[comp.os.msdos.programmer] "file cannot be copied onto itself"

cla@nyx.UUCP (Chuck Anderson) (09/15/90)

Qvestion:

How does the DOS "copy" command know when the source and destination file are
one in the same (i.e., "file cannot be copied onto itself")?  I can't believe
that it's just a string compare. The logistics of that are pretty awkward.

I have written my own "nice" copy command (in Turbo C) to prevent accidental
overwriting (destruction) of a file. The program works fine. It allows the
option of renaming the dest (if it exists), appending to it, overwriting it,
or canceling the copy operation.

Then I hit this stumbling block. How do you know if you are going to try to
write a file onto itself?  This sounds simple, but seems rather complex to me
after trying a few things.
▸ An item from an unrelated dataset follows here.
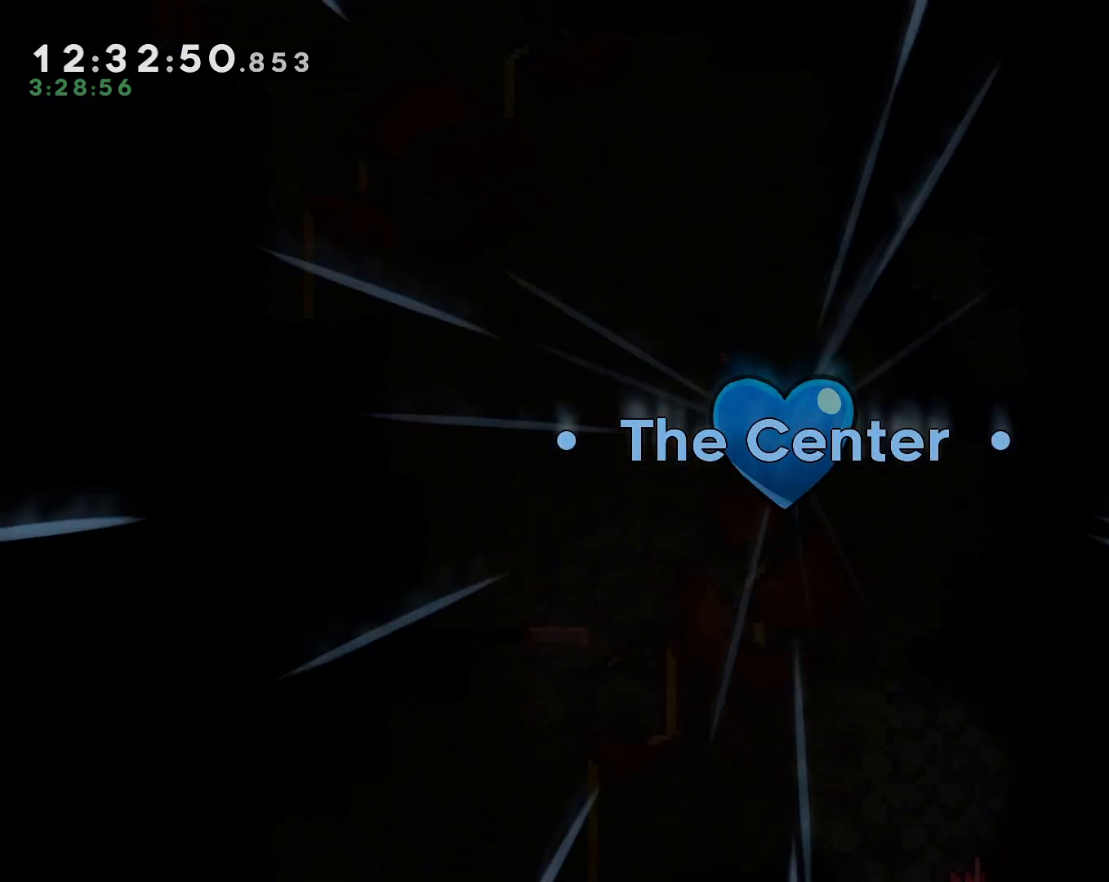
{"buttons": [], "left_stick": "center", "events": [[33, "A", "up"]]}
You cannot *simply* compare the two names. That
involves a lot of analysis as to just how the files were specified on the
command line. There must be a better way.

How does one determine that two files are indeed the same physical file?
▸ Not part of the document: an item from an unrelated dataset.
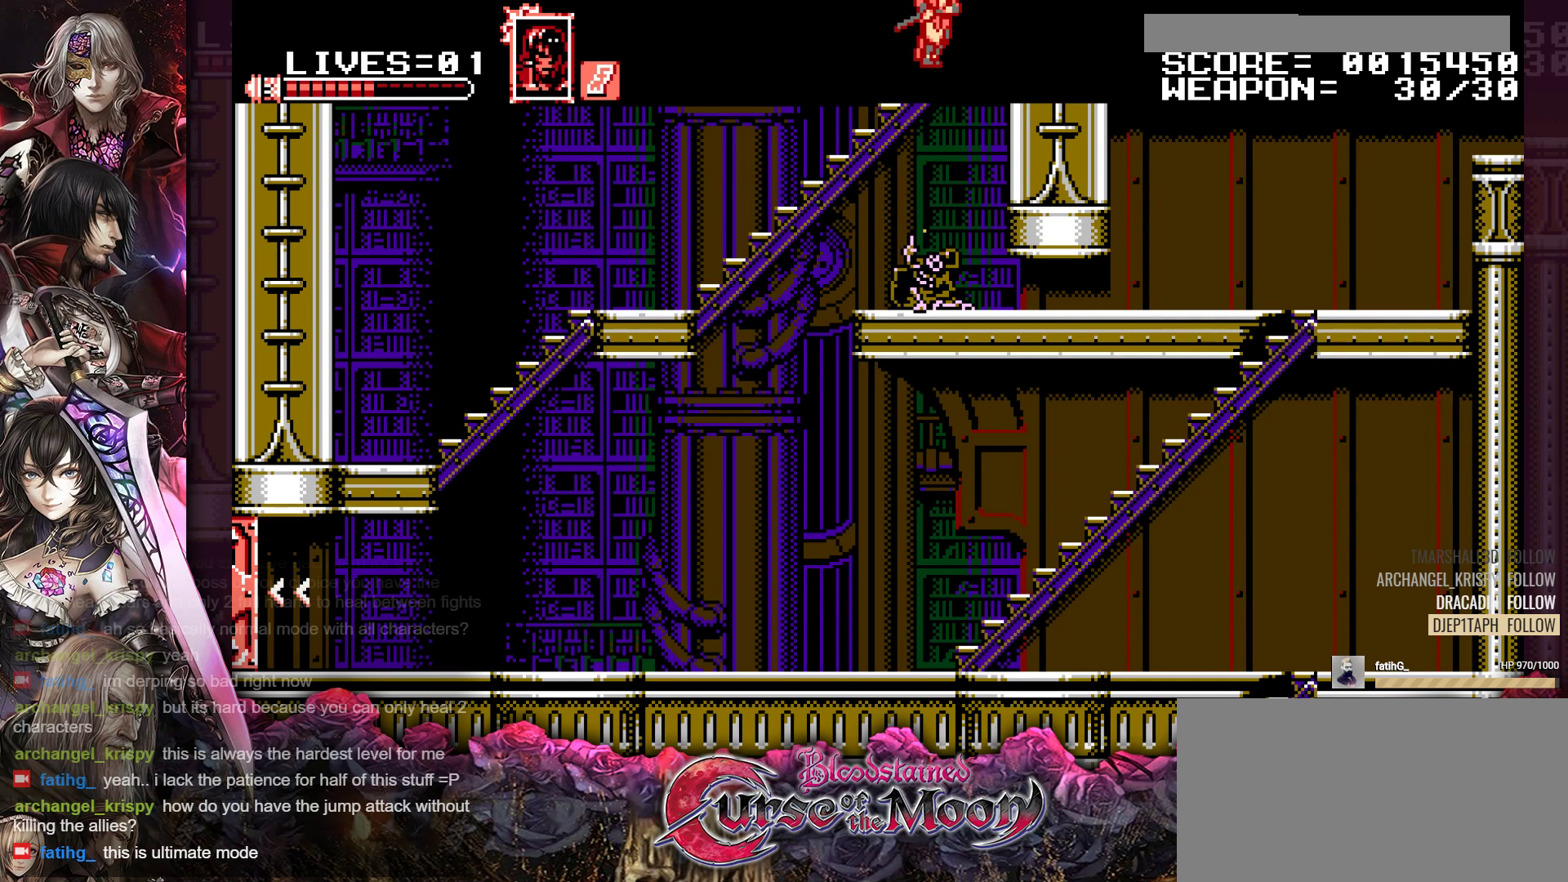
Gameplay with a controller (Nintendo layout); each line is a JSON object with the inputs held at the frame after it. "events" lists button and stick changes between this image and that frame as [ms after this image, input, new state], when the widget could be followed in between. Not read: L3 R3.
{"buttons": ["DPAD_UP", "DPAD_RIGHT"], "events": []}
  *************************************************************************
     Chuck Anderson                uucp    :         uunet!isis!nyx!cla 
     Boulder, Co. (303) 494-6278   internet:         cla@nyx.cs.du.edu 
  *************************************************************************

ralf@b.gp.cs.cmu.edu (Ralf Brown) (09/15/90)

In article <2091@nyx.UUCP> cla@nyx.UUCP () writes:
}How does one determine that two files are indeed the same physical file?

Under DOS 3.0 and up, the easiest way is to apply the following undocumented
function to both names and then do a string compare.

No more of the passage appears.